Security Alert: Dnsmasq Vulnerability on Linux Variants

Date:
2017-10-04 16:22:00
Status:
Closed
Brief Description:
Red Hat Product Security has announced several vulnerabilities affecting the dnsmasq service in Red Hat Enterprise Linux versions 5, 6 and 7 and Linux variants. Patches should be applied as soon as possible.
Current Status:
N/A
Services Affected:
Not Applicable
Full Description:
Red Hat Product Security has announced several vulnerabilities affecting dnsmasq (CVE-2017-14491, CVE-2017-14492 and CVE-2017-14493) that are rated as critical. There are four additional vulnerabilities that are rated as important (CVE-2017-14494, CVE-2017-14495, CVE-2017-14496 and CVE-2017-13704.) If dnsmasq is being used utilized as a DNS or DHCP server, the service should be shut down until the system is patched.
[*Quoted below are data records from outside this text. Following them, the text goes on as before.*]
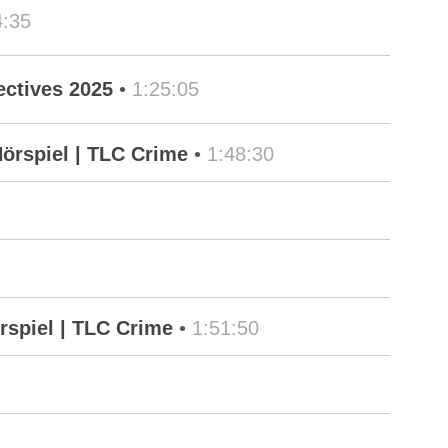
4:35
ectives 2025
•
1:25:05
örspiel | TLC Crime
•
1:48:30
rspiel | TLC Crime
•
1:51:50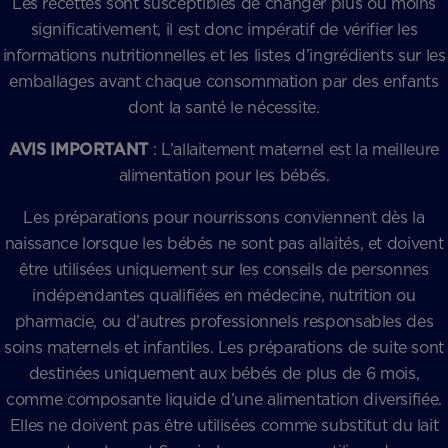
Les recettes sont susceptibles de changer plus ou moins
significativement, il est donc impératif de vérifier les
informations nutritionnelles et les listes d’ingrédients sur les
emballages avant chaque consommation par des enfants
dont la santé le nécessite.
AVIS IMPORTANT
: L’allaitement maternel est la meilleure
alimentation pour les bébés.
Les préparations pour nourrissons conviennent dès la
naissance lorsque les bébés ne sont pas allaités, et doivent
être utilisées uniquement sur les conseils de personnes
indépendantes qualifiées en médecine, nutrition ou
pharmacie, ou d’autres professionnels responsables des
soins maternels et infantiles. Les préparations de suite sont
destinées uniquement aux bébés de plus de 6 mois,
comme composante liquide d’une alimentation diversifiée.
Elles ne doivent pas être utilisées comme substitut du lait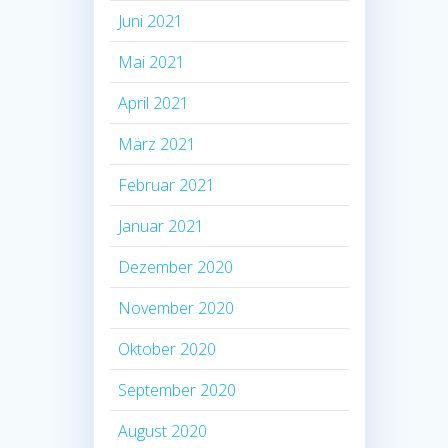
Juni 2021
Mai 2021
April 2021
März 2021
Februar 2021
Januar 2021
Dezember 2020
November 2020
Oktober 2020
September 2020
August 2020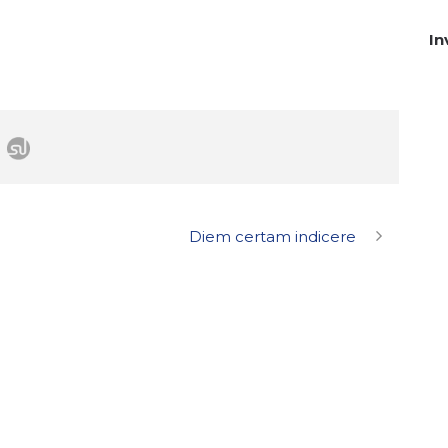
In
Diem certam indicere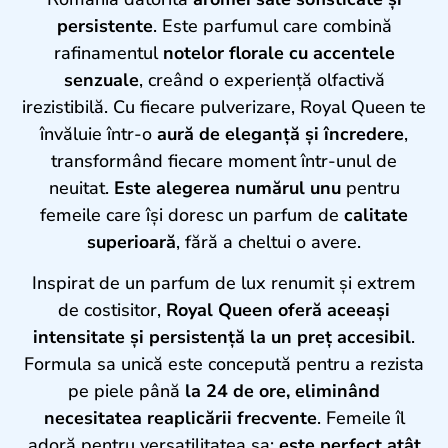
persistente
. Este parfumul care combină
rafinamentul
notelor florale cu accentele
senzuale
, creând o experiență olfactivă
irezistibilă. Cu fiecare pulverizare, Royal Queen te
învăluie într-o
aură de eleganță și încredere
,
transformând fiecare moment într-unul de
neuitat.
Este alegerea numărul unu
pentru
femeile care își doresc un parfum de
calitate
superioară
, fără a cheltui o avere.
Inspirat de un parfum de lux renumit și extrem
de costisitor,
Royal Queen oferă aceeași
intensitate și persistență la un preț accesibil
.
Formula sa unică este concepută pentru a rezista
pe piele până
la 24 de ore, eliminând
necesitatea reaplicării frecvente
. Femeile îl
adoră pentru versatilitatea sa:
este perfect atât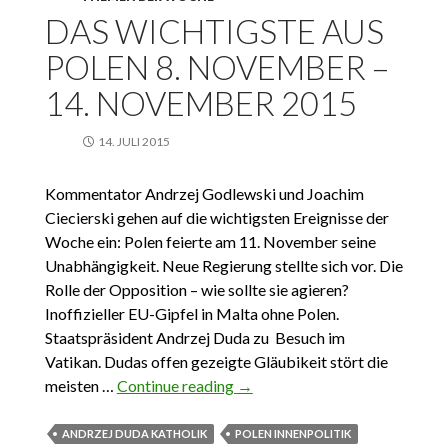
DAS WICHTIGSTE AUS
POLEN 8. NOVEMBER –
14. NOVEMBER 2015
14. JULI 2015
Kommentator Andrzej Godlewski und Joachim
Ciecierski gehen auf die wichtigsten Ereignisse der
Woche ein: Polen feierte am 11. November seine
Unabhängigkeit. Neue Regierung stellte sich vor. Die
Rolle der Opposition – wie sollte sie agieren?
Inoffizieller EU-Gipfel in Malta ohne Polen.
Staatspräsident Andrzej Duda zu Besuch im
Vatikan. Dudas offen gezeigte Gläubikeit stört die
meisten …
Continue reading
Das Wichtigste aus Polen 8.
→
November – 14. November
2015
ANDRZEJ DUDA KATHOLIK
POLEN INNENPOLITIK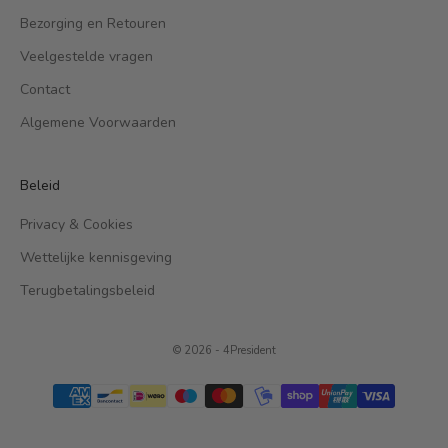
Bezorging en Retouren
Veelgestelde vragen
Contact
Algemene Voorwaarden
Beleid
Privacy & Cookies
Wettelijke kennisgeving
Terugbetalingsbeleid
© 2026 - 4President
Below is additional information regarding these vulnerabilities. Systems not running the dnsmasq service are not at risk

https://access.redhat.com/security/vulnerabilities/3199382?sc_cid=701f2000000tiIYAAY&&elqTrackId=c458b375efcc441091034556f7db7ca8&elq=e2dba02bbb5e4a34b690258128a8c5ef&elqaid=41994&elqat=1&elqCampaignId=140797

The
Resolution tab of the preceding page includes a list of affected products and the appropriate security patch to be installed.

This service is also included in Android OS and Mac OS X as well as desktop Linux distributions such as FreeBSD, OpenBSD and NetBSD.